__Task instructions__. Leaving out the pictures, write the following records exactly as they read.

__Given data__.
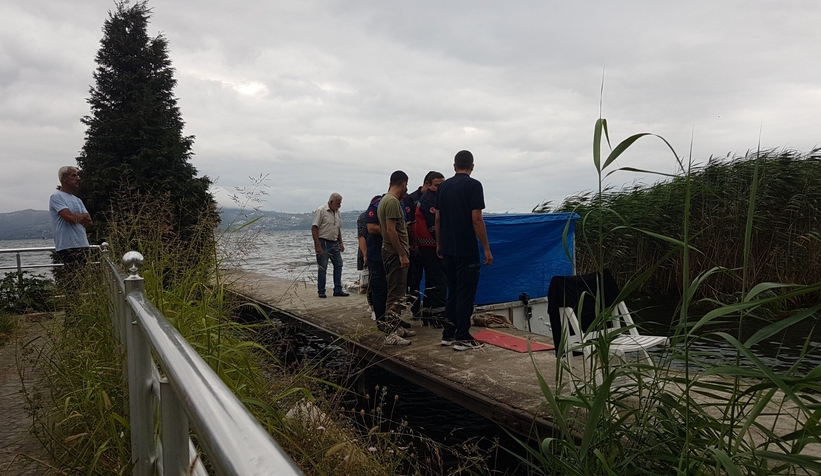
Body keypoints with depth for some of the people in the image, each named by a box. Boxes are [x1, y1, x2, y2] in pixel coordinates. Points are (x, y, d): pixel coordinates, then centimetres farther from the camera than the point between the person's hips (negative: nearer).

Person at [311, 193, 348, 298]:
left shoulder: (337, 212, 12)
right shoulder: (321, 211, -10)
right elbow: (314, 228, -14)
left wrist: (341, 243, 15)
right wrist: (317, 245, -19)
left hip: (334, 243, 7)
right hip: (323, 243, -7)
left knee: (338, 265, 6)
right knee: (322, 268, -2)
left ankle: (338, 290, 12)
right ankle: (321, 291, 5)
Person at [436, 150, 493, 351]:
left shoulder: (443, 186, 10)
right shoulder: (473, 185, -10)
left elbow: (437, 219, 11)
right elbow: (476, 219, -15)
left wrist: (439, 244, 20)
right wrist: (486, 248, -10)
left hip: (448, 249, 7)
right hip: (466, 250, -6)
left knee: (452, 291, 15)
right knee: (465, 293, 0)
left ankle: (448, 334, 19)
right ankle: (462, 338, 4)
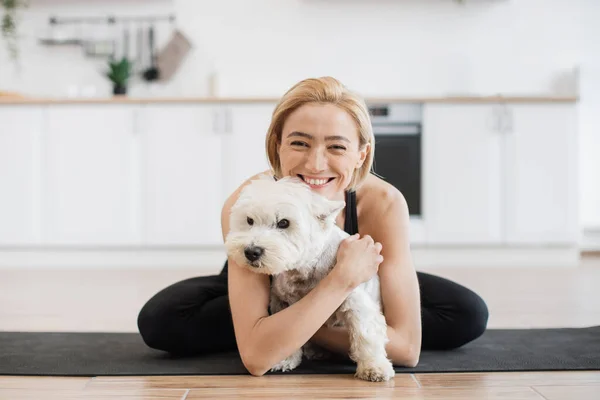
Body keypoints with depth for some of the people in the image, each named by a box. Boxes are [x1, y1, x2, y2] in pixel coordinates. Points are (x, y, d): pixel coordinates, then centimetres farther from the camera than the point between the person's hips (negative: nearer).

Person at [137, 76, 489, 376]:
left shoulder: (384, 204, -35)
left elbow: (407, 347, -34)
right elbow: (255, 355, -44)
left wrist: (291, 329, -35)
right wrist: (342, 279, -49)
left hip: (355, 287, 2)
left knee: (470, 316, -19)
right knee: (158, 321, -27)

__Task solution__.
Body keypoints with depth for some of the people in the image, each named by a box. Boxes are [x1, y1, x2, y2] in pixel coordinates. Points are (x, y, d): pixel coordinates, then centimetres farther from the camera than the point between the person's hips (negative: nearer).

Person at [311, 193, 348, 298]:
left shoulder: (337, 212, 12)
right shoulder: (321, 211, -10)
right elbow: (314, 228, -14)
left wrist: (341, 243, 15)
right wrist: (317, 245, -19)
left hip: (334, 243, 7)
right hip: (323, 243, -7)
left knee: (338, 265, 6)
right knee: (322, 268, -2)
left ankle: (338, 290, 12)
right ankle: (321, 291, 5)
Person at [436, 150, 493, 351]:
left shoulder: (443, 186, 10)
right shoulder: (473, 185, -10)
left elbow: (437, 219, 11)
right elbow: (476, 219, -15)
left wrist: (439, 244, 20)
right wrist: (486, 248, -10)
left hip: (448, 249, 7)
right hip: (466, 250, -6)
left knee: (452, 291, 15)
right knee: (465, 293, 0)
left ankle: (448, 334, 19)
right ankle: (462, 338, 4)
Body keypoints with depth for some of the people in the image, each named by a box. Boxes are [x1, y1, x2, y2] in pixel coordinates. Points are (x, y, d): pixel coordinates, then centimetres farther from the camera than the point between the person's hips (negative: nearer).

Person at [137, 76, 489, 376]:
left shoulder: (384, 204, -35)
left elbow: (407, 347, -34)
right elbow: (255, 355, -44)
left wrist: (291, 329, -35)
right wrist: (342, 279, -49)
left hip: (355, 287, 2)
left knee: (470, 316, -19)
right knee: (158, 321, -27)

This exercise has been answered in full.